The observance to express solidarity with victims of torture and also to mark the International Day against Drug Abuse and Illicit Trafficking was organised jointly by the Rajiv Gandhi National Institute of Youth Development and the M.S. Swaminathan Research Foundation (MSSRF).

One of the case studies presented by the NGO ‘Peoples' Watch' involved a kurava community woman in Naduveerapattu in Cuddalore district whose spouse was randomly picked up by police in 2010 for questioning in connection with a “scuffle” and subjected to fatal custodial torture.

“We have been scrambling from pillar to post for justice. But, we have not even got a death certificate yet,” said Kasturi. Petitions to the National and State Human Rights Commissions yielded no response and the victim has approached the Madras High Court for justice.

“We strongly suspect that a hush-up over the incident as one of the perpetrators is said to have political connections,” said Jayaraman of Peoples' Watch.

Another tale from Kambilimedu village in Cuddalore involved Shanthi whose spouse was assaulted to death in a caste row. “There were a few token arrests but the real perpetrators are still at large,” said Shanthi.

Similar stories of horror were shared by victims who came from Cuddalore, Madurai and Tuticorin. “So common are such incidents that it is almost as if Indian society is permissive of torture,” said P. Michael Vetha Siromony, Director and Vice-Chancellor of RGNIYD.

Inaugurating the discussions, he said that in many cases it was the State (in the form of police) that was the biggest perpetrator of torture.

Abject poverty is the common denominator in forms of abuse, whether it is torture, human trafficking or substance abuse, he said.

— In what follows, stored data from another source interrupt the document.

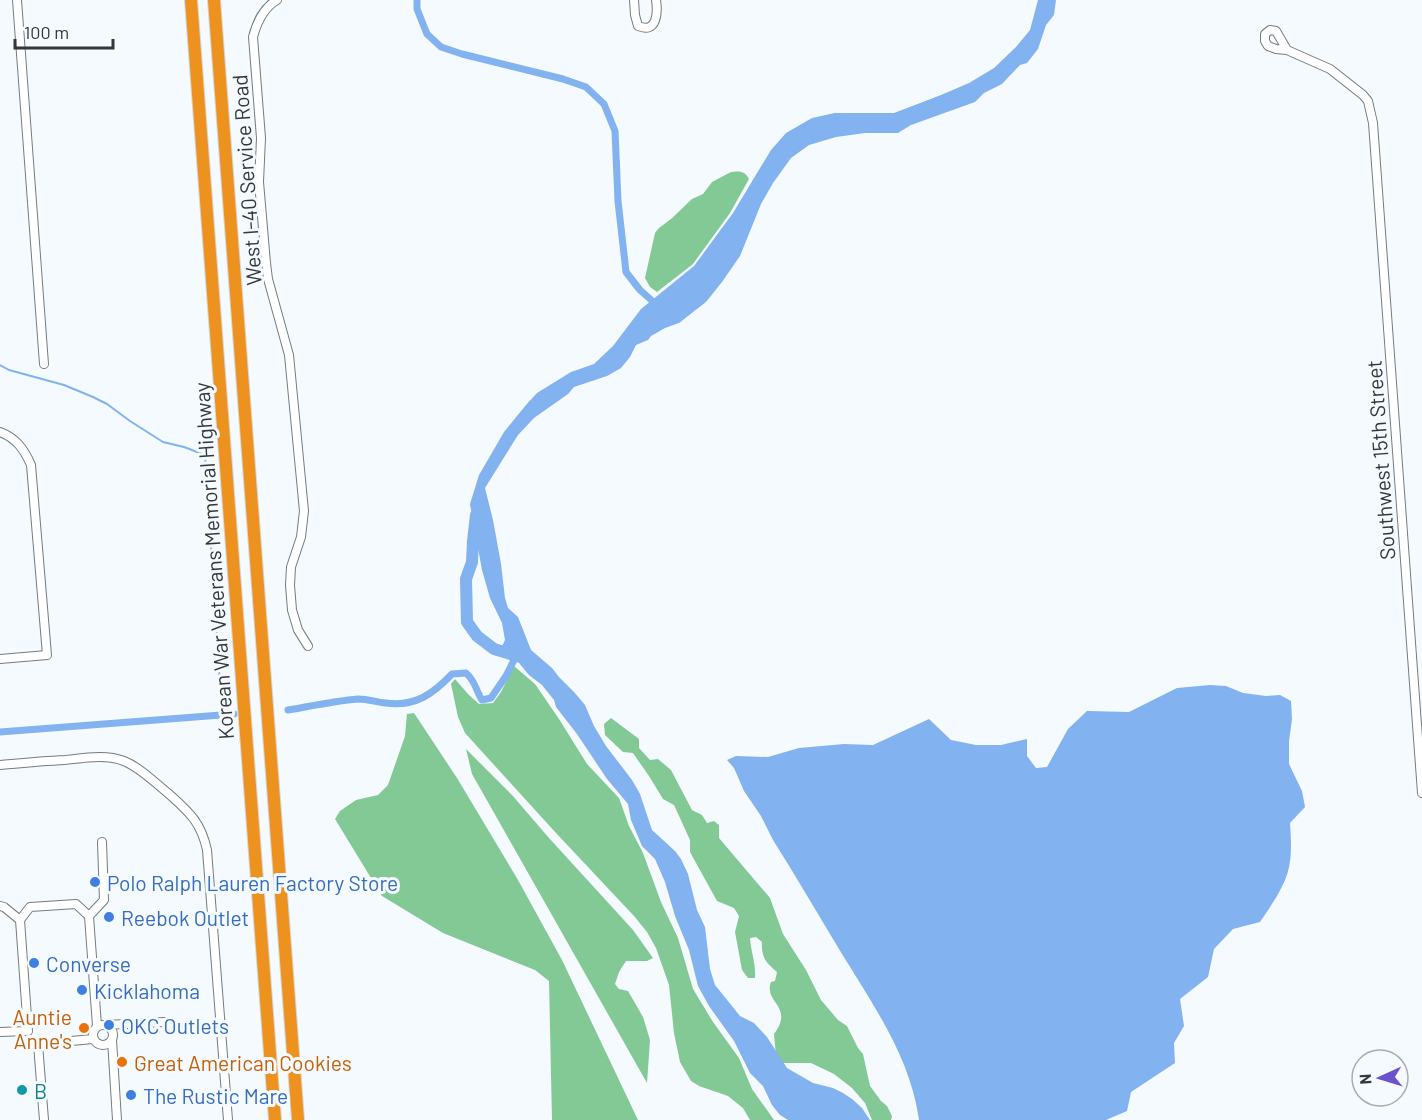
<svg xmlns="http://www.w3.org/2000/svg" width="1422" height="1120" font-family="Barlow,sans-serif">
<rect width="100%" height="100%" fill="#f4fafe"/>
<!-- forest -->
<g fill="#83c995">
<path d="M731 172C739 171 745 171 749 179L730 213 693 264 657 292 650 287 645 278 655 233 659 228 671 219 692 199 703 194 712 182Z"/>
<polygon points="514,666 535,684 559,719 587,764 619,798 629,826 643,853 661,902 678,938 693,989 713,1022 739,1058 752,1089 774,1120 750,1120 743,1108 728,1096 699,1086 691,1081 680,1062 674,1033 669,985 656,948 647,932 634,916 556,833 465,733 458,717 451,684 455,679 468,694 479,704 493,703 501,692"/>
<polygon points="414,713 457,778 518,880 562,960 638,1120 552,1120 549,981 535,970 443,933 382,896 335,819 340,811 356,800 378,795 388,785 405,736 407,714"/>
<path d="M611 718 639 739V748L650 760 658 759 671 770 692 810 702 815 707 823 714 821 719 825V838L770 898 783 934 806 970 821 1000 838 1020 847 1026 858 1048 863 1054 870 1086 881 1101 887 1106 892 1116 891 1120H872L865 1103 852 1088 834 1074 811 1063H782L776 1056 774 1034C795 1006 763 1003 771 982L775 981 777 972C766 963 761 957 762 942L756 937 750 938C751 953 756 963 755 978H748L742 970 735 932 739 916 734 908 717 901 690 852V840L674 805 663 799 649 776 633 753 623 752 605 735 604 724Z"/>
<polygon points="466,749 512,795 549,838 633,930 653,958 647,961 626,961 619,972 615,984 619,989 628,991 643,1017 650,1040 647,1083 472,774"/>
</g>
<!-- water -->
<g fill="#82b2ef">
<polygon points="1038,0 1056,0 1054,15 1046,25 1038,49 1027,63 1020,65 1002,84 984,93 975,102 911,125 898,133 865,133 836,137 809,145 791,158 773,183 761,204 740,256 722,282 706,302 679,323 665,328 651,336 648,340 636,345 630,357 621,368 607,376 574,387 568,394 534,418 518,435 485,488 493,520 501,564 505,598 508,608 518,617 531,650 552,668 559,677 574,692 585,705 594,726 606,746 632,780 640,794 652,830 675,851 681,859 688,874 697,910 705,927 710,969 715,985 740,1016 754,1023 767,1037 787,1068 813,1083 833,1088 843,1093 852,1099 862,1108 870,1120 788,1120 780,1115 772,1105 763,1086 750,1073 734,1041 709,1006 698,986 689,950 675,916 665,882 655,859 642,846 631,820 628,804 607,779 577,734 556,707 554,700 542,685 529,675 519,663 498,655 505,640 502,623 490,598 482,570 470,504 479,475 504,432 526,405 537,393 571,372 594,364 613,346 641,309 694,266 733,213 771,150 786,133 812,118 835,113 894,113 941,95 969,83 994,68 1016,47 1030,30"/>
<path d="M1210 685 1226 686 1243 693 1266 696 1280 695 1291 701 1292 719 1289 741V764L1302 791 1305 807 1290 823C1291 838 1292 853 1289 867 1285 887 1271 905 1260 922L1233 929 1214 949 1208 977 1180 999 1184 1026 1174 1043 1175 1063 1131 1092 1127 1111 1106 1120H919C911 1059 874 1006 842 954 819 916 797 878 773 840L761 816 744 791 734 768 727 760 736 756 768 757 799 748 844 744 873 745 929 719 951 740 976 745H1001L1027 739V756L1036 768 1047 767 1068 729 1087 711 1129 712 1177 688Z"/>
</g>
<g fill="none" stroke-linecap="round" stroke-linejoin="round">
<!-- stream -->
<polyline stroke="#82b2ef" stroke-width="2" points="0,365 9,370 64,385 93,397 107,404 130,421 163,442 184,447 205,455 222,715"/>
<!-- canal -->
<g stroke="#82b2ef" stroke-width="7">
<polyline points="417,0 417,9 427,34 441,47 462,54 563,79 586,87 604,104 615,131 618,201 626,272 640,290 658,306"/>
<path d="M288 710C311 706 335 701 358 699 368 699 376 702 386 703 415 707 433 694 452 674L466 673C476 682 475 689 482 700L491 698 506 676 516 656"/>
<polyline points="0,732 234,714"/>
</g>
<!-- river -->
<polyline stroke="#82b2ef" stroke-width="12" points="476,515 473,541 472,562 466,579 467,622 477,636 494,649 514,655"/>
<defs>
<g id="minor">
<polyline points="17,0 44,364"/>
<path d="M277 0C263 8 257 22 253 37L261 138 259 182 266 263 268 279 289 355 304 511 301 537 291 567 290 585 292 610 298 630 308 646"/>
<path d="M634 0 635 15 638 26C657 34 658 13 656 0"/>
<polyline points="1287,50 1276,31 1270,30 1265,34 1265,41 1268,46 1276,49 1287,50 1330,69 1363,95 1368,101 1373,123 1422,793"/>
<path d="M0 432C16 438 24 449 31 465L47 655 0 659"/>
<path d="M0 765C22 763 43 761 65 760 84 758 106 754 124 761 141 768 155 783 169 794 189 812 201 822 207 850L228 1120"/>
<polyline points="0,906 4,907 20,920 30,907 76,904 89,916"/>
<circle cx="103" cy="1035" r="10"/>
<polyline points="106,1025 164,1022"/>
<polyline points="97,1026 89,916 104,900 102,842"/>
<polyline points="0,1032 28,1031 20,920"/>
<polyline points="112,1040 117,1120"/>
<polyline points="44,1120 38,1044 93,1039"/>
</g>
<g id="highway">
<polyline points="191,0 275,1120"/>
<polyline points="214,0 298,1120"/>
</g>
</defs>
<!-- minor casing -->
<use href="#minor" stroke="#747c82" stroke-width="10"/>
<!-- highway casing -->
<use href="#highway" stroke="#d6d7d7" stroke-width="14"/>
<!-- minor -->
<use href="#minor" stroke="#fff" stroke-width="8"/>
<!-- highway -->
<use href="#highway" stroke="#ed921e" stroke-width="12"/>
</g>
<!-- markers -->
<g fill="#3f7fe0" stroke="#f4fafe" stroke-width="2">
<circle cx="95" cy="882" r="6"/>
<circle cx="109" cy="917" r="6"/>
<circle cx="34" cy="963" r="6"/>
<circle cx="82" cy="990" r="6"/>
<circle cx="109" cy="1025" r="6"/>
<circle cx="131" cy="1095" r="6"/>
</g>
<g fill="#e8710a" stroke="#f4fafe" stroke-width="2">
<circle cx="84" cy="1028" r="6"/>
<circle cx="122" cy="1062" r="6"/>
</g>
<circle fill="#0f9aa8" stroke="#f4fafe" stroke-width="2" cx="22" cy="1090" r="6"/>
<g text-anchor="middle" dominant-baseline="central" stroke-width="6" stroke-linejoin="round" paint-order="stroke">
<!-- street labels -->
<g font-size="21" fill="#333739" stroke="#f4fafe">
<text transform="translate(246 180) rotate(-94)">West I-40 Service Road</text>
<text transform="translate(1380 460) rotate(-94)">Southwest 15th Street</text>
<text transform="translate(213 561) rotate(-94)">Korean War Veterans Memorial Highway</text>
</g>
<!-- shop labels -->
<g font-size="21" fill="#366cbe" stroke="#f4fafe" text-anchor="start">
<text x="107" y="882">Polo Ralph Lauren Factory Store</text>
<text x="121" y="917">Reebok Outlet</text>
<text x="46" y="963">Converse</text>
<text x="94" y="990">Kicklahoma</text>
<text x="121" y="1025">OKC Outlets</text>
<text x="143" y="1095">The Rustic Mare</text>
</g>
<!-- food labels -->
<g font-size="21" fill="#c56008" stroke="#f4fafe" text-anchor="end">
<text x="72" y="1016">Auntie<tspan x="72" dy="24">Anne's</tspan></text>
<text x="134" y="1062" text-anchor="start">Great American Cookies</text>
</g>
<!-- culture labels -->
<g font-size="21" fill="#0d838f" stroke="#f4fafe" text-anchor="start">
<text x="34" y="1090">B</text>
</g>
</g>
<!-- north arrow -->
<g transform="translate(1380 1078) rotate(266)"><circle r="28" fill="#f4fafe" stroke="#a7acaf" stroke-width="1.5"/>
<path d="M0-4.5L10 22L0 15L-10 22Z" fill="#6c52cb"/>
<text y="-9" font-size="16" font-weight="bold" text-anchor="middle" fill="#333739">N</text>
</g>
<!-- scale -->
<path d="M15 39v9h98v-9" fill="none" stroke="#333739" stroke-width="3"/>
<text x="24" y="39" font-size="18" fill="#333739" stroke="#f4fafe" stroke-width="4.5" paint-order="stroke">100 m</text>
</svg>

On social issues like tobacco and alcohol abuse, the State appeared to be following a confused policy in allowing tobacco cultivation on the one hand and advocating warning signs on cigarette packs on the other, or opening more TASMAC shops and then sanctioning de-addiction centres, he said. Ajay K. Parida, MSSRF Executive Director, said the significance of such observances was that they helped a better appreciation of the issues, their magnitude and also the roles that individuals could perform to counter the problem.

Often, social inequities provided the trigger for victimisation, and the widening divide between the rich and the poor created the ideal grounds for various forms of exploitation, he said.

K. Shekar, from the RGNIYD, said though substance abuse was inextricably linked to the fortunes of the youth and symbolised contra-culture, there was a dearth of studies on this aspect of the phenomenon by social scientists, academicians and NGOs.

One of the primary objectives of the workshop was to create awareness and sensitise youth to torture, drug abuse and illicit trafficking, he said.